General
1. Connect via a GMU Network/VPN
Before using cluster resources, it is best to make sure you are either connected through a GMU campus network or are using the GMU Cisco Secure Client VPN. This is not only good for security reasons, but can affect the how the cluster runs certain jobs.
2. How to make sure the my jobs gets schedule quickly.
Don't request more resources you need to run your job. For example, if
you know your job requires a certain amount of memory, it is better to
specify it in the job script so that the resource manager can better
schedule your job to an appropriate node. It may also reduce query wait
time. These requirements can be specified using the --mem=VALUE
option
in the job script.
3. Always run jobs in the most appropriate queue.
For example, if you want to run a job that requires lots of memory (>
10GB), then it is best to run it using one of the big memory queues.
This can be done by requested one of the "bigmem" partitions in your job
submission script (e.g. --partition=bigmem-HiPri
). Otherwise your job
may get killed, other users' jobs may be culled, or you could even cause
a kernel panic on a compute node.
4. Close Interactive/OnDemand Sessions when you're done with them
Sometimes you may finish all the work you need to do within an interactive session or Open OnDemand app session before your time allocation runs out. It is prudent to close the session when this happens in order to free up resources for other users
Resource Utilization
Using Multiple Nodes/Slots
1. Which MPI to use?
Unless your code requires a specific MPI library it is highly
recommended that you use the latest intel-MPI installed in the Hopper
cluster.
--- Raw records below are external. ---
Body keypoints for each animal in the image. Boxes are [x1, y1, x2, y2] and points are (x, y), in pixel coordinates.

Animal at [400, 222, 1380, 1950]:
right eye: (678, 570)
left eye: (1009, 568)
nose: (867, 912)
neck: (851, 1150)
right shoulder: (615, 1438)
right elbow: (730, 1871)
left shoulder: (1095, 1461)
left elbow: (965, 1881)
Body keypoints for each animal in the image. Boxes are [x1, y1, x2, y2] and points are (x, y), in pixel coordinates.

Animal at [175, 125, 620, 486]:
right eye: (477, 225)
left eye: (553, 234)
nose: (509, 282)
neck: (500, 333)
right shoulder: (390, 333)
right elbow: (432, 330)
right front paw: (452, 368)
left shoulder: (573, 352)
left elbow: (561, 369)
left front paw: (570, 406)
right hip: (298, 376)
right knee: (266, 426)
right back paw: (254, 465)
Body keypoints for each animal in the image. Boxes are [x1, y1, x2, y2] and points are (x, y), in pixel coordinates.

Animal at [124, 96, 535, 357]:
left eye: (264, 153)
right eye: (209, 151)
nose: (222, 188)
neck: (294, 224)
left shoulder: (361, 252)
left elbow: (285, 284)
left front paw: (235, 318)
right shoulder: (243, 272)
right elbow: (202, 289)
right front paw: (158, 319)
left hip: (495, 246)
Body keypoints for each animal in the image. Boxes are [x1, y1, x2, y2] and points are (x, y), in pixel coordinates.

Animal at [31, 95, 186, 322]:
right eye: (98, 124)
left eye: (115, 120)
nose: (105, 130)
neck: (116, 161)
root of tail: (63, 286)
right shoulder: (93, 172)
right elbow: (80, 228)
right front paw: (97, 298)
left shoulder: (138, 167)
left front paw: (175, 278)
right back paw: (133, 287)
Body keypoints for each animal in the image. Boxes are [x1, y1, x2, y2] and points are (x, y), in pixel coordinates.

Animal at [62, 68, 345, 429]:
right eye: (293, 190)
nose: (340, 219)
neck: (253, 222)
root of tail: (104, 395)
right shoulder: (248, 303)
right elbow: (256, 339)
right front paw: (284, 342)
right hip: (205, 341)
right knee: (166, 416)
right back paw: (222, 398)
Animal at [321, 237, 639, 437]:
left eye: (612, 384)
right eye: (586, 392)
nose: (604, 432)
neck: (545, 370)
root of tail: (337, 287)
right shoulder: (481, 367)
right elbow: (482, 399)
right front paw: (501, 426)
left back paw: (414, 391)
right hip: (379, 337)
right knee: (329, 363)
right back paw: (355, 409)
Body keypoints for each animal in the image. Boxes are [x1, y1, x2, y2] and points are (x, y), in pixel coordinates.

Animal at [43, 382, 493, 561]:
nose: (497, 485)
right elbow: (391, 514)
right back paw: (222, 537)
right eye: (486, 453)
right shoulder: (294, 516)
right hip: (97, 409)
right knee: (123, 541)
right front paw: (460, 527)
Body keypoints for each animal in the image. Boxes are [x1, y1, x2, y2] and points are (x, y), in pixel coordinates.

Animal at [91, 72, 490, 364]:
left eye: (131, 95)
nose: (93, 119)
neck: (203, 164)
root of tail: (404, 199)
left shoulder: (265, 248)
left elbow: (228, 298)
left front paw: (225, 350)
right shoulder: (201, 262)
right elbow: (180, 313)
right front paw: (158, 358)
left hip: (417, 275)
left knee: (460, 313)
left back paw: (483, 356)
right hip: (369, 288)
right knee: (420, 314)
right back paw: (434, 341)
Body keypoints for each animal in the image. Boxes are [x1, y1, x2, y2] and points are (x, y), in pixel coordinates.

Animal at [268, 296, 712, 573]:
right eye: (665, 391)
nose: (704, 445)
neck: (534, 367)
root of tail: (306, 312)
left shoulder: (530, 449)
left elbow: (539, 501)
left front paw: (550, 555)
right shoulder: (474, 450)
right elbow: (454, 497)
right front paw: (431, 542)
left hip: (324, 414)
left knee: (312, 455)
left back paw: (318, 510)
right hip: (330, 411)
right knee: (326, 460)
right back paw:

Also note that the mpich
does not use the high speed
InfiniBand interconnect, so if you are using it with a communication
heavy process then you could create a bottleneck due to slow
communications.
2. Number of nodes to use
Although the cluster has > 700 nodes, it recommended that you restrict your MPI program to 128 nodes. Even with 128 nodes, it could take a while for your job to get scheduled depending on the cluster load.
GPU Based Jobs
Hopper has a limited number of GPU nodes that may not all be available at any given time. For the sake of other users, please be prudent about how many GPU nodes you request per job
GPU Nodes (A100) | 31 | AMD - 1984 cores | 64 / node | 512 GB | 124 Nvidia A100 - 80GB GPUs |
GPU Nodes (DGX) | 2 | AMD - 256 cores | 128 / node | 1024 GB | 16 Nvidia A100 - 40GB GPUs |
GPU Nodes (H100) | 1 | Intel - 112 cores | 112 / node | 2048 GB | 4 Nvidia H100 - 80GB GPUs |
Troubleshooting
1. Before contacting the system admin, look in the The ORC Wiki to see if it has the solution to your problem.
2. Follow the bread crumbs. To get information about a prematurely killed job check the log file created by SLURM. To get a list of failed(F), completed(CD), cancelled(CA) jobs with error codes the following command can be used,
sacct -s F,CD,CA --starttime yyyy-mm-dd -u $USER | less
where --starttime option fixes the specific beginning date from where and onward job records are to be printed.